Table of Contents
Page created on June 9, 2021. Last updated on January 17, 2022 at 11:38
Definition and epidemiology
Cancer of the vulva is mostly a disease of older (60 – 70 years) women. It’s one of the less common gynaecological cancers (5%).
The prognosis of vulvar cancer is poor, even though most are discovered in an early stage.
Squamous cell carcinoma is the most common histological type, accounting for 90% of cases. The second most common is adenocarcinoma, which originates from the Bartholin glands.
Vulvar intraepithelial neoplasia
Vulvar intraepithelial neoplasia (VIN) is the premalignant precursor to squamous cell vulvar cancer.
VIN is classified according to the WHO 2020 system. According to this system, the cells can either be:
- Low-grade VIN
- High-grade VIN
- Differentiated vulvar intraepithelial neoplasia (dVIN)
Low-grade VIN is a benign lesion and is not premalignant. High-grade VIN and dVIN are associated with the development of vulvar cancer.
High-grade VIN is associated with HPV and is the most common form of VIN. It’s also associated with smoking. These lesions are often multifocal (many foci within the same organ) and multicentric (concomitant foci in other organs, like vagina, cervix).
dVIN is not associated with HPV and has a worse prognosis than high-grade VIN. It’s associated with lichen sclerosis. These lesions are unifocal and unicentric.
Not included in the topic name so I suppose it’s not important?
|Tumor confined to the vulva and/or perineum
|Tumor of any size with extension to adjacent perineal structures (distal third of the urethra, distal third of the vagina, anal involvement)
|Tumour of any size with or without extension to adjacent perineal structures (1/3 lower urethra, 1/3 lower vagina, anus) with positive inguinal-femoral lymph nodes
|Tumour invades other regional (2/3 upper urethra, 2/3 upper vagina), or distant structures
(Substages excluded for simplicity)
Patients with VIN or vulvar cancer usually present with a vulvar lesion, which is visible but often asymptomatic. If symptomatic, it can be itchy or bleeding.
Diagnosis and evaluation
Diagnosis is made based of biopsy of the lesion. It can be difficult to distinguish VIN from lichen sclerosus or lichen planus, so biopsy should be taken of all lesions of the vulva which are not certain to be benign.
Low-grade VIN is not premalignant and does not require treatment unless symptomatic. High-grade VIN and dVIN can be treated by surgical excision or by ablation. Unfortunately, recurrence is common, so patients should be monitored regularly for recurrence.
The treatment of vulvar cancer is generally surgical. The radicality of the surgery depends on the stage, the age of the patient, the comorbidities, and the stages of the lymph nodes. The options are:
- Local excision with 1 cm free margin
- Partial vulvectomy
- Radical vulvectomy ± inguinofemoral lymphadenectomy ± pelvic lymphadenectomy
- Pelvic exenteration is the most radical treatment option. It involves removing all organs from the pelvic cavity. Rarely performed.
The stages of the lymph nodes should be determined by sentinel lymph node biopsy. The sentinel lymph nodes in case of vulvar cancer are called Cloquet or Rosenmüller lymph nodes. If the sentinel lymph node is positive, regional lymphadenectomy is necessary.

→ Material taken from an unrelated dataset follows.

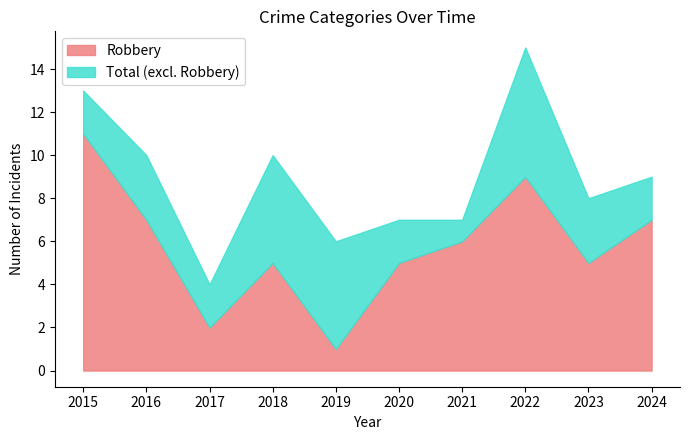

How many lines are shown in the chart?

2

Radiochemotherapy may be an option in recurring or high stage cancers. In case of palliative cases, electro-excision or laser-excision may be used.
Vaginal intraepithelial neoplasia
Vaginal intraepithelial neoplasia (VAIN) is the premalignant precursor to vaginal cancer. VAIN is, like CIN and high grade VIN, associated with HPV, and is often present simultaneously as any of these (due to the multifocal and multicentric character of HPV lesions). VAIN is very rare.
It’s classified like this:
- Low grade squamous intraepithelial lesion (VAIN 1)
- High grade squamous intraepithelial lesion (VAIN 2/VAIN 3)
VAIN is usually asymptomatic. It can be screened for by Pap smear, it can be diagnosed by biopsy.
It is treated surgically or with ablation by laser.